Ascites are an excessive accumulation of fluid in the abdominal cavity.
Pathogenesis of ascites in liver cirrhosis
Figure 3. Pathogenesis of ascites. According to existing hypotheses, the leading role may play a delay in sodium, a decrease in effective BCC or the expansion of arterioles.
Ascites were detected in 83.6% of patients in terminalstage of cirrhosis of the liver, while 22% of patients it developed no earlier than a month before death. The lifespan from the time of diagnosis of ascites in the remaining observations was 5 months to 3 years. Only a few patients lived from 5 to 8 years after the appearance of "persistent" ascites against the background of taking diuretic drugs.

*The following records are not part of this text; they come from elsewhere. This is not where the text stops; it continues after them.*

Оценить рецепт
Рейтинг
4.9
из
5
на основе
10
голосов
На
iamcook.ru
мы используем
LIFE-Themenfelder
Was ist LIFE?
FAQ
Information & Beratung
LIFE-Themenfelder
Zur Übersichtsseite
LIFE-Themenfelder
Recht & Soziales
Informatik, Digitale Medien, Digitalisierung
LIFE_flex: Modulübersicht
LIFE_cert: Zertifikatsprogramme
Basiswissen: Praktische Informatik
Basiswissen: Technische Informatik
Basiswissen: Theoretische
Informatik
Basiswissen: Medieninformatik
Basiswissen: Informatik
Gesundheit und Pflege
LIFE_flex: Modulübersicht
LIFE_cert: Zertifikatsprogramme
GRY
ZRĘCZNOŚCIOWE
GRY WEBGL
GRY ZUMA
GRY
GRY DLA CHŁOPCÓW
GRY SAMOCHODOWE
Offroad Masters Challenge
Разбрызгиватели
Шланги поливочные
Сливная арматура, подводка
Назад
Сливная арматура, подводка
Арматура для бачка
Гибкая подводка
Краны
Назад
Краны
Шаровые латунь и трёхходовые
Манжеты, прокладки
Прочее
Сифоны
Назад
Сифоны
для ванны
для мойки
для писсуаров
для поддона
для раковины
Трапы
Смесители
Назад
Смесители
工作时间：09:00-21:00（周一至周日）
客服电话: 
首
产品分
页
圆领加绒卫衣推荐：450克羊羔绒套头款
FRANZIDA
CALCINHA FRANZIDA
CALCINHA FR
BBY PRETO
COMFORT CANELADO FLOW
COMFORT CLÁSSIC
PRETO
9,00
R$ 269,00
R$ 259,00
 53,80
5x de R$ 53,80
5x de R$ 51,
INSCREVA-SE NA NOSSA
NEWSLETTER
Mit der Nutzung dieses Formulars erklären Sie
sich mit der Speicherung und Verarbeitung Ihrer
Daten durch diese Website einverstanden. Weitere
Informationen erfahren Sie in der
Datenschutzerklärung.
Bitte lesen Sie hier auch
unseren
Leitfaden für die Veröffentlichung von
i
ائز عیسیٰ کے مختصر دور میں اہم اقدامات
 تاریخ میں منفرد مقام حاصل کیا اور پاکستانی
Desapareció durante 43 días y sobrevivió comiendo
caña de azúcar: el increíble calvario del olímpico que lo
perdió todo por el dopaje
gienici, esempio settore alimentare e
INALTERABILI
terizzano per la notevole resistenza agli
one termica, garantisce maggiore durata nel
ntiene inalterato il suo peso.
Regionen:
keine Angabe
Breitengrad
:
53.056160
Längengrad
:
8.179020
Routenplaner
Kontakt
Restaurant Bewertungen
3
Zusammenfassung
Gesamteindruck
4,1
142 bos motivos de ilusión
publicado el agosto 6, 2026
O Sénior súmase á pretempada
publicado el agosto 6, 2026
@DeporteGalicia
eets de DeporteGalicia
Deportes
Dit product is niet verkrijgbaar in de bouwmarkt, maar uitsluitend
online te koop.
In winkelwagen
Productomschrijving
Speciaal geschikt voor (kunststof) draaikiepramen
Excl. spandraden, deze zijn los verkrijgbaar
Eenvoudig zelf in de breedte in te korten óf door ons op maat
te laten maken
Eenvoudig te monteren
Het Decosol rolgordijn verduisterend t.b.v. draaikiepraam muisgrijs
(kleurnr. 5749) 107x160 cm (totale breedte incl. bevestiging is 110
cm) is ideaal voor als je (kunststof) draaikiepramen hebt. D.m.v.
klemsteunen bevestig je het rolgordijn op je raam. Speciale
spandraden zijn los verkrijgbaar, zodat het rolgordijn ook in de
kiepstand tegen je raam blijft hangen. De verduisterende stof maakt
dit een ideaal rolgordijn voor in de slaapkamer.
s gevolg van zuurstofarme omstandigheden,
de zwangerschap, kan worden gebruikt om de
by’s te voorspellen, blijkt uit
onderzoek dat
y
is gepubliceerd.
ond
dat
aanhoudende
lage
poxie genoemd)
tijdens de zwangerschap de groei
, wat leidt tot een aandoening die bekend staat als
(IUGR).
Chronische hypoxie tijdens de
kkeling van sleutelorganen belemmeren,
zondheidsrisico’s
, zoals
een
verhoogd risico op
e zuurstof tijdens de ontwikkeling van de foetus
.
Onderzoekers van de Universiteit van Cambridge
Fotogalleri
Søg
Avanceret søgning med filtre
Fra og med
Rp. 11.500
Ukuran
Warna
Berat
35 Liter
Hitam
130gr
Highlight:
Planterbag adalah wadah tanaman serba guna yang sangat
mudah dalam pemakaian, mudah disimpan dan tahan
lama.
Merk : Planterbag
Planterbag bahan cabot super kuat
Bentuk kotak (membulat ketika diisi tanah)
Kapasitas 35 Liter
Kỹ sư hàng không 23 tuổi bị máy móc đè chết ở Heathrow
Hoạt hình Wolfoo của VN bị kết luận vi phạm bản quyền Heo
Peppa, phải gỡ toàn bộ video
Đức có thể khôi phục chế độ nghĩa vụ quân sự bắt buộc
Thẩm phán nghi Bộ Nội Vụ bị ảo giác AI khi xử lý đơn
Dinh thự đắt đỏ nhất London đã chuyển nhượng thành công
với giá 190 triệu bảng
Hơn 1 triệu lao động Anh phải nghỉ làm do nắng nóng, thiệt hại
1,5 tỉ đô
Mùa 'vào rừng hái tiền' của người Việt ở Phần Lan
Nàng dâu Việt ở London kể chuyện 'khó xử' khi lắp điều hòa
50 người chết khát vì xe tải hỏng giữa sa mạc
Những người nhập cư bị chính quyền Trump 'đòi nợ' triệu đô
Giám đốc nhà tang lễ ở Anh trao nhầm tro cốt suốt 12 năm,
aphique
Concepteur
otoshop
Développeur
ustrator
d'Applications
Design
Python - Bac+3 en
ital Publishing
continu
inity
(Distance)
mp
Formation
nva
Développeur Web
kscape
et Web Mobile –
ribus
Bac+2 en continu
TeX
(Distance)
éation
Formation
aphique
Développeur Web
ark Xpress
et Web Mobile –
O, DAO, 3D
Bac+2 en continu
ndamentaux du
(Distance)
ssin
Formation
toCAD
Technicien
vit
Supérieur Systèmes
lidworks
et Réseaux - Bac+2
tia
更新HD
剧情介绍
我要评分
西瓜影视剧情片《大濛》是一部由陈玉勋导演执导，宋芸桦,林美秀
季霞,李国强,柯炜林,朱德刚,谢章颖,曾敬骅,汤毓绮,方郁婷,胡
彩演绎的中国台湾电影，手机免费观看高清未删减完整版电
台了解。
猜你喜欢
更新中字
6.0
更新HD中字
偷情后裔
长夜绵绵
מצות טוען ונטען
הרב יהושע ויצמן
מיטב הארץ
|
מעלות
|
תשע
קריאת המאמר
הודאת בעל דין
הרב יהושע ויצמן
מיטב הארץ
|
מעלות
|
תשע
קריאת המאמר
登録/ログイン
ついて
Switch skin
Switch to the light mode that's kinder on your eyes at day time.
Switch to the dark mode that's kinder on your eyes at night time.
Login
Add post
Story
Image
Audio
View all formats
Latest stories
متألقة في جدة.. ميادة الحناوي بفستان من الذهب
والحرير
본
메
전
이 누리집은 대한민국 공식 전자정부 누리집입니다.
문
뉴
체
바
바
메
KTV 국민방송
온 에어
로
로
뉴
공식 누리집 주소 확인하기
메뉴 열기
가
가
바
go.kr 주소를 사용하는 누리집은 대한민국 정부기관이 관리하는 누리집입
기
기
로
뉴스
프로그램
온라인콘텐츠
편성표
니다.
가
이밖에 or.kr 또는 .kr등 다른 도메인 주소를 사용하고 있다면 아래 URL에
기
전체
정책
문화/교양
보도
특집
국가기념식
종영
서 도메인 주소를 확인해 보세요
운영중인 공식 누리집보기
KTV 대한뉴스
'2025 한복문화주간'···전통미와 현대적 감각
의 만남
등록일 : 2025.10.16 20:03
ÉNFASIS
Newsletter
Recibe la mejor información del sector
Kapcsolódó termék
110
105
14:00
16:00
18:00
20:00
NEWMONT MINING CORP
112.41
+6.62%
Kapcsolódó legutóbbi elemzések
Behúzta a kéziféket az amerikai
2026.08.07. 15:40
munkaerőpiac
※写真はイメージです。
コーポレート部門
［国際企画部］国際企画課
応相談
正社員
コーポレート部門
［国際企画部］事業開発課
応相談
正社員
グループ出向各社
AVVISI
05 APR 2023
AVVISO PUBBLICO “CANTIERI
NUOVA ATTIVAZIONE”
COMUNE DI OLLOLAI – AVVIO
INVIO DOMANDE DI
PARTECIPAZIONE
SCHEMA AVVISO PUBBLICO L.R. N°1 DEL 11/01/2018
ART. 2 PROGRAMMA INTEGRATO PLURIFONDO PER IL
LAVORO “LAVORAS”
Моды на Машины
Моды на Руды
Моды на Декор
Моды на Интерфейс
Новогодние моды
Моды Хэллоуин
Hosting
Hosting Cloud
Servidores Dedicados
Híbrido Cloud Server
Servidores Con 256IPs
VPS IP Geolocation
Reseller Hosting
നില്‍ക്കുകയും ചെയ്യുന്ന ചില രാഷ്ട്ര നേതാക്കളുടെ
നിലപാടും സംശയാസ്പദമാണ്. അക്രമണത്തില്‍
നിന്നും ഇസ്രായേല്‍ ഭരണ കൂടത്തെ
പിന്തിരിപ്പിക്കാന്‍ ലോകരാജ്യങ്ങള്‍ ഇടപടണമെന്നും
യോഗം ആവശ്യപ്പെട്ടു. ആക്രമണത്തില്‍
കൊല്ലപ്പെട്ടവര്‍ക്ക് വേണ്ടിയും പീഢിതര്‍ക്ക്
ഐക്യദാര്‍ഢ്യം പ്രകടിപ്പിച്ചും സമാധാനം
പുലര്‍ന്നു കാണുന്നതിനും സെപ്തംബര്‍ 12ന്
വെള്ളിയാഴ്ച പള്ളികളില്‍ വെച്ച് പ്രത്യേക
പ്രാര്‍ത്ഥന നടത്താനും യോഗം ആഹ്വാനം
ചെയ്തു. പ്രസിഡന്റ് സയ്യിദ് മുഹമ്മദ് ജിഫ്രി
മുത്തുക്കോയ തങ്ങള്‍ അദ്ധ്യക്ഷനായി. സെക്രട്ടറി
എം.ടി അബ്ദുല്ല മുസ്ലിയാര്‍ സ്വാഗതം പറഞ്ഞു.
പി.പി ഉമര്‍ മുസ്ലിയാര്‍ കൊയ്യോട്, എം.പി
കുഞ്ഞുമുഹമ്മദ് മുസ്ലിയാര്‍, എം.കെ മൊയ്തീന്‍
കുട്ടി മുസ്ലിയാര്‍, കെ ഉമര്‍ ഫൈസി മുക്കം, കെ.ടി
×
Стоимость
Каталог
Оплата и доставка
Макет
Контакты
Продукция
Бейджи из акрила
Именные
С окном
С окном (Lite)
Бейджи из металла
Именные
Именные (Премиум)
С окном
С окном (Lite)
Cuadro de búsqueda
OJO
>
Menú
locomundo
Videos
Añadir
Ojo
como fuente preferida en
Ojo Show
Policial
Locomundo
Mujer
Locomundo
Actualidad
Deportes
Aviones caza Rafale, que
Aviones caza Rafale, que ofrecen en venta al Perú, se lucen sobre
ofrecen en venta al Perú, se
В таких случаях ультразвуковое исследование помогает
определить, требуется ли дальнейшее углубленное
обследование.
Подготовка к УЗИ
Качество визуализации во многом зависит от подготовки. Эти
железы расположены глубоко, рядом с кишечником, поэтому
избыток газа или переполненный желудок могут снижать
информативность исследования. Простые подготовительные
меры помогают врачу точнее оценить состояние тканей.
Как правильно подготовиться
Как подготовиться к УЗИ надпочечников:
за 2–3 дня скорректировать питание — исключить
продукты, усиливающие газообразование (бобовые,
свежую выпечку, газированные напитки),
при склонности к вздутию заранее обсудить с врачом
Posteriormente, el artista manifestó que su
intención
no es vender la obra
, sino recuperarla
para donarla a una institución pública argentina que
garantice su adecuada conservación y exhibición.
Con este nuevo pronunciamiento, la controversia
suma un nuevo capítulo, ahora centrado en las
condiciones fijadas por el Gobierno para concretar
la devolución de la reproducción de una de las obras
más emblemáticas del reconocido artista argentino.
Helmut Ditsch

A clear dependence of the ascites frequency on the formcirrhosis of the liver was not detected, ascites was observed in the far-gone stage equally often with all cirrhosis. Currently, a relatively rare complication of the terminal stage is ascites-peritonitis due to coccal infection, staphylococcal sepsis, and colibacillosis.
In recent years, the development of liver cancer has increasedagainst cirrhosis of the liver. Viral hepatitis is detected in anamnesis in 28.6% of patients, alcoholism in 14.4%, drug-induced hepatitis in 2, 8 %%, gallbladder and bile duct disease - in 5.6%, etiological factors remained unknown in 48% patients with cirrhosis-cancer. In no case has there been a development of cancer on the background of biliary cirrhosis of the liver. In 75% of cases, liver cancer was hepatocellular and in 25% - cholangiocellular.
Cirrhosis can occur with prolongedclinical remissions, it is possible to stabilize the process. Formed active cirrhosis of the liver is incurable, it leads to death due to hepatic cell failure, bleeding from the dilated veins, intercurrent infections.
Prevention of cirrhosis of the liver consists in eliminatingor restriction of the effect of etiological factors, timely recognition and treatment of chronic hepatitis and fatty hepatosis. When cirrhosis of the liver is important to delay the progression of the disease and ensure the prevention of complications.
The incapacity of patients with cirrhosis of the liver at an early stage is limited, at the stage of the formed cirrhosis in most cases is lost.